Eosinophils are required for IL-33–mediated tissue protection. PBS or IL-33 (400 ng) was injected intraperitoneally on days 5–8 after induction of AN in ΔdblGATA mice. Mice were analyzed at day 14. (A) Representative flow cytometry plots and (B) absolute numbers of Lin⁻GATA-3⁺ ILC2s and CD11b⁺SiglecF⁺ eosinophils in the kidney of ΔdblGATA mice treated with PBS or IL-33 (n=7–8).
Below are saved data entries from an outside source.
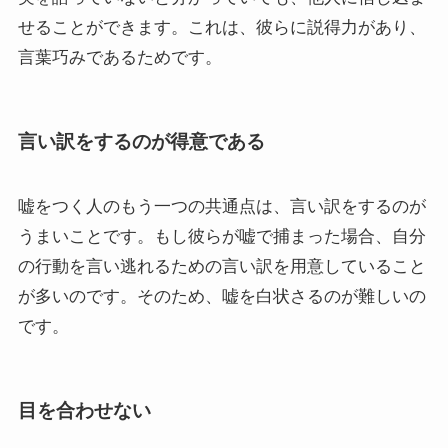
せることができます。これは、彼らに説得力があり、
言葉巧みであるためです。
言い訳をするのが得意である
嘘をつく人のもう一つの共通点は、言い訳をするのが
うまいことです。もし彼らが嘘で捕まった場合、自分
の行動を言い逃れるための言い訳を用意していること
が多いのです。そのため、嘘を白状さるのが難しいの
です。
目を合わせない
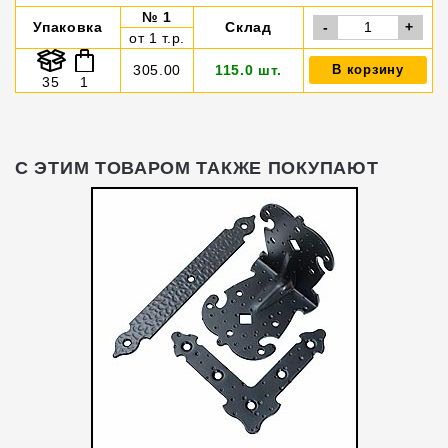
№ 1
Упаковка
Склад
-
+
от 1 т.р.
305.00
115.0 шт.
В корзину
35
1
С ЭТИМ ТОВАРОМ ТАКЖЕ ПОКУПАЮТ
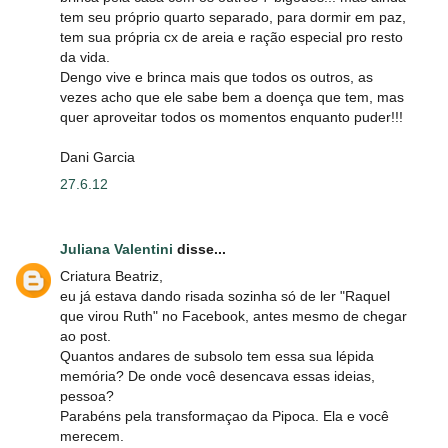
tem seu próprio quarto separado, para dormir em paz,
tem sua própria cx de areia e ração especial pro resto
da vida.
Dengo vive e brinca mais que todos os outros, as
vezes acho que ele sabe bem a doença que tem, mas
quer aproveitar todos os momentos enquanto puder!!!
Dani Garcia
27.6.12
Juliana Valentini
disse...
Criatura Beatriz,
eu já estava dando risada sozinha só de ler "Raquel
que virou Ruth" no Facebook, antes mesmo de chegar
ao post.
Quantos andares de subsolo tem essa sua lépida
memória? De onde você desencava essas ideias,
pessoa?
Parabéns pela transformaçao da Pipoca. Ela e você
merecem.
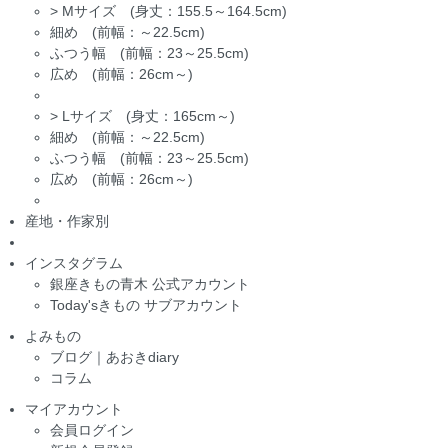
>
Mサイズ (身丈：155.5～164.5cm)
細め (前幅：～22.5cm)
ふつう幅 (前幅：23～25.5cm)
広め (前幅：26cm～)
>
Lサイズ (身丈：165cm～)
細め (前幅：～22.5cm)
ふつう幅 (前幅：23～25.5cm)
広め (前幅：26cm～)
産地・作家別
インスタグラム
銀座きもの青木 公式アカウント
Today'sきもの サブアカウント
よみもの
ブログ｜あおきdiary
コラム
マイアカウント
会員ログイン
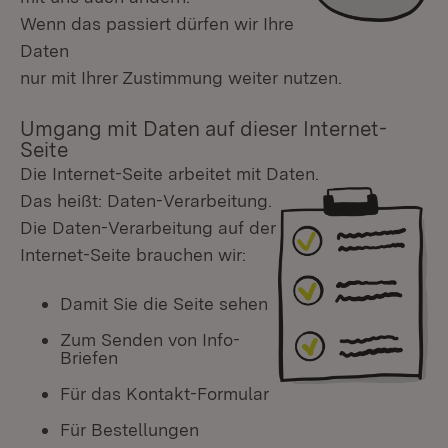
Wenn das passiert dürfen wir Ihre
Daten
nur mit Ihrer Zustimmung weiter nutzen.
Umgang mit Daten auf dieser Internet-
Seite
Die Internet-Seite arbeitet mit Daten.
Das heißt: Daten-Verarbeitung.
Die Daten-Verarbeitung auf der
Internet-Seite brauchen wir:
Damit Sie die Seite sehen
Zum Senden von Info-
Briefen
Für das Kontakt-Formular
Für Bestellungen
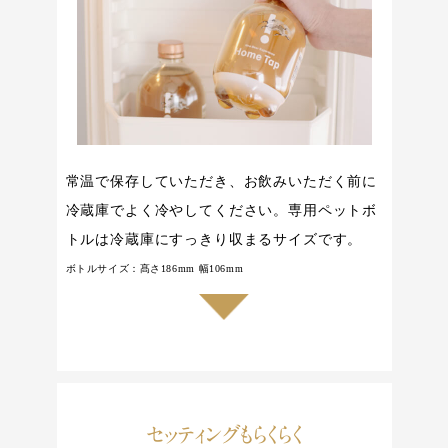
常温で保存していただき、お飲みいただく前に
冷蔵庫でよく冷やしてください。専用ペットボ
トルは冷蔵庫にすっきり収まるサイズです。
ボトルサイズ：髙さ186mm 幅106mm
セッティングもらくらく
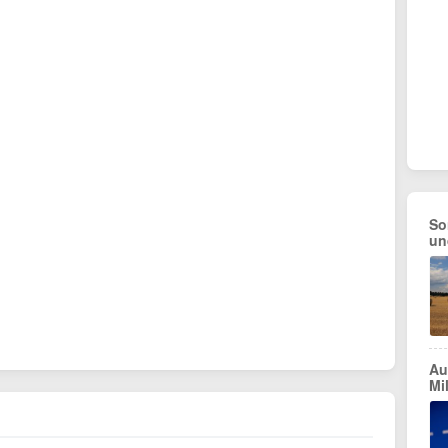
So
un
Au
Mi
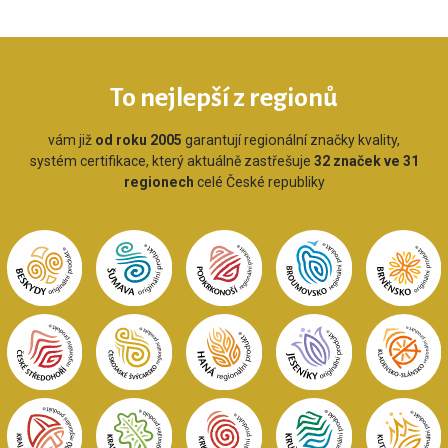
To nejlepší z regionů
vám již
od roku 2005
garantují regionální značky kvality,
systém certifikace, který aktuálně zastřešuje
32 značek ve 31
regionech
celé České republiky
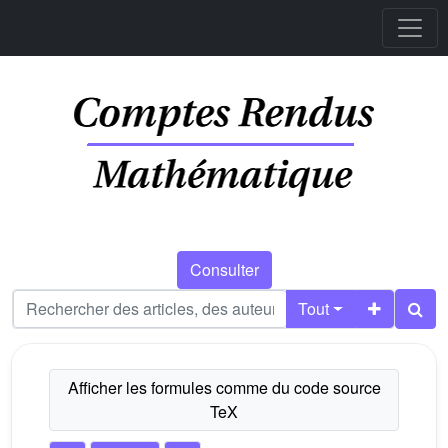
Consulter
Tout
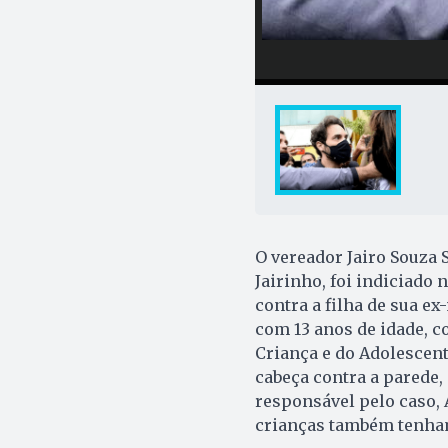
O vereador Jairo Souza 
Jairinho, foi indiciado 
contra a filha de sua e
com 13 anos de idade, 
Criança e do Adolescent
cabeça contra a parede,
responsável pelo caso, 
crianças também tenham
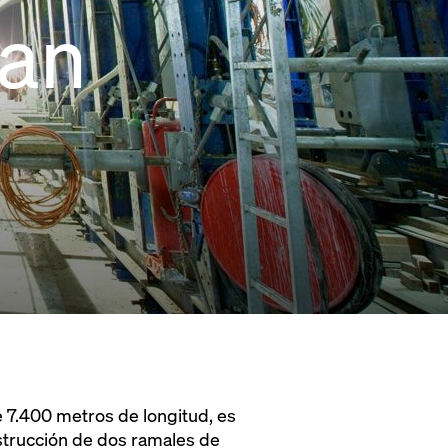
San
e 7.400 metros de longitud, es
nstrucción de dos ramales de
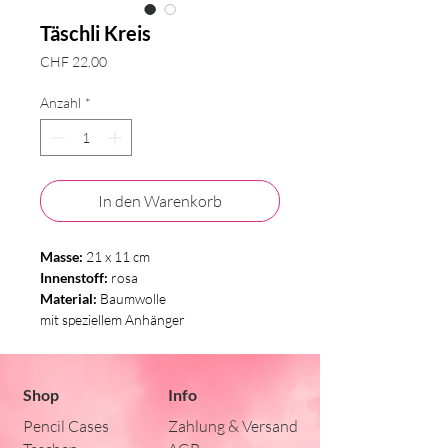
Täschli Kreis
Preis
CHF 22.00
Anzahl
*
In den Warenkorb
Masse:
21 x 11 cm
Innenstoff:
rosa
Material:
Baumwolle
mit speziellem Anhänger
Shop
Info
Pencil Cases
Zahlung & Versand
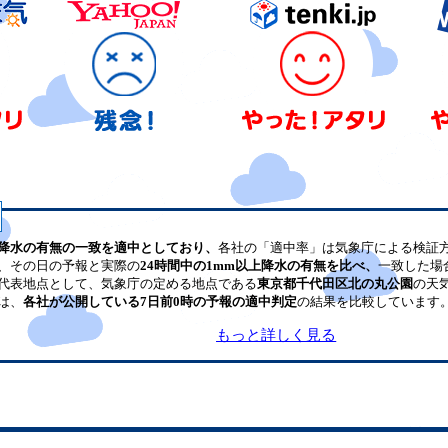
降水の有無の一致を適中としており、
各社の「適中率」は気象庁による検証
、その日の予報と実際の
24時間中の1mm以上降水の有無を比べ、
一致した場
代表地点として、気象庁の定める地点である
東京都千代田区北の丸公園
の天
は、
各社が公開している7日前0時の予報の適中判定
の結果を比較しています
もっと詳しく見る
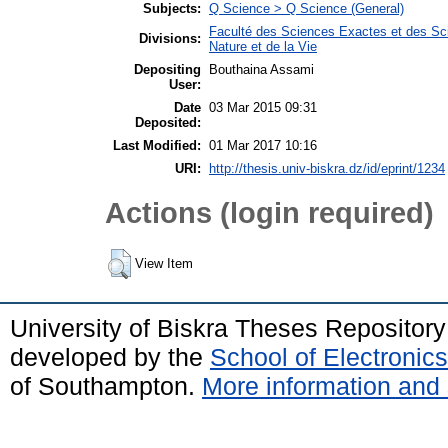
Subjects:
Q Science > Q Science (General)
Faculté des Sciences Exactes et des Sci
Divisions:
Nature et de la Vie
Depositing
Bouthaina Assami
User:
Date
03 Mar 2015 09:31
Deposited:
Last Modified:
01 Mar 2017 10:16
URI:
http://thesis.univ-biskra.dz/id/eprint/1234
Actions (login required)
View Item
University of Biskra Theses Repositor
developed by the
School of Electroni
of Southampton.
More information and 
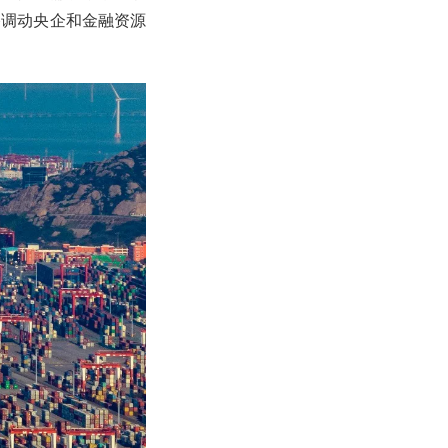
路调动央企和金融资源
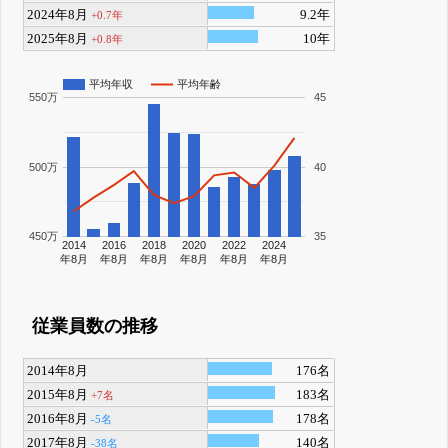
2024年8月
9.2年
+0.7年
2025年8月
10年
+0.8年
平均年収
平均年齢
550万
45
500万
40
450万
35
2014
2016
2018
2020
2022
2024
年8月
年8月
年8月
年8月
年8月
年8月
従業員数の推移
2014年8月
176名
2015年8月
183名
+7名
2016年8月
178名
-5名
2017年8月
140名
-38名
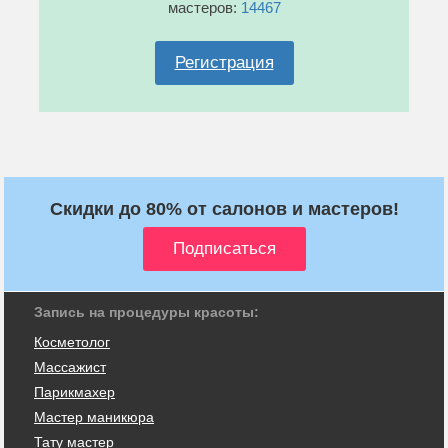
мастеров:
14467
Регистрация
Скидки до 80% от салонов и мастеров!
Запись на процедуры красоты:
Косметолог
Массажист
Парикмахер
Мастер маникюра
Тату мастер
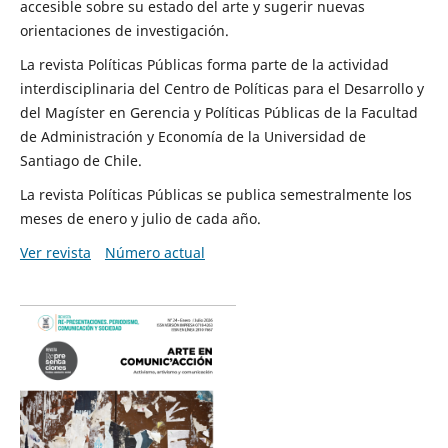
accesible sobre su estado del arte y sugerir nuevas
orientaciones de investigación.
La revista Políticas Públicas forma parte de la actividad
interdisciplinaria del Centro de Políticas para el Desarrollo y
del Magíster en Gerencia y Políticas Públicas de la Facultad
de Administración y Economía de la Universidad de
Santiago de Chile.
La revista Políticas Públicas se publica semestralmente los
meses de enero y julio de cada año.
Ver revista
Número actual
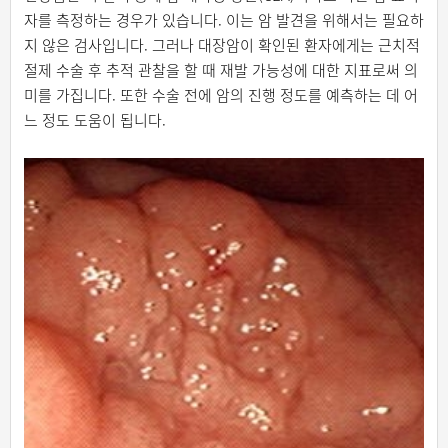
자를 측정하는 경우가 있습니다. 이는 암 발견을 위해서는 필요하
지 않은 검사입니다. 그러나 대장암이 확인된 환자에게는 근치적
절제 수술 후 추적 관찰을 할 때 재발 가능성에 대한 지표로써 의
미를 가집니다. 또한 수술 전에 암의 진행 정도를 예측하는 데 어
느 정도 도움이 됩니다.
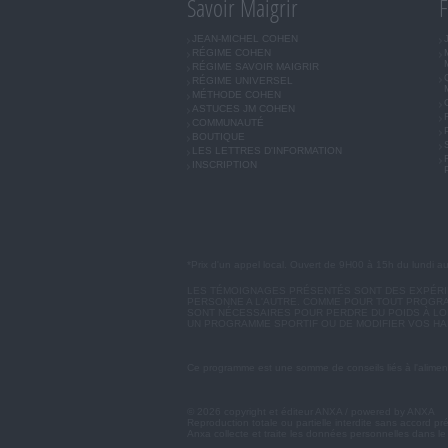
Savoir Maigrir
F
JEAN-MICHEL COHEN
RÉGIME COHEN
RÉGIME SAVOIR MAIGRIR
RÉGIME UNIVERSEL
MÉTHODE COHEN
ASTUCES JM COHEN
COMMUNAUTÉ
BOUTIQUE
LES LETTRES D'INFORMATION
INSCRIPTION
*Prix d'un appel local. Ouvert de 9H00 à 15h du lundi a
LES TÉMOIGNAGES PRÉSENTÉS SONT DES EXPÉRIEN
PERSONNE A L'AUTRE. COMME POUR TOUT PROGRA
SONT NÉCESSAIRES POUR PERDRE DU POIDS À LON
UN PROGRAMME SPORTIF OU DE MODIFIER VOS HA
Ce programme est une somme de conseils liés à l'aliment
© 2026 copyright et éditeur ANXA / powered by ANXA
Reproduction totale ou partielle interdite sans accord pr
Anxa collecte et traite les données personnelles dans le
Numbers in (A) indicate the percentage of cells in the gate. (C) Histopathologic quantification of glomerular damage and (D) analyses of renal function parameters in the two groups. Data represent one of two independent experiments with similar results. Symbols represent individual data points and the horizontal lines indicate the median. (***P<0.001).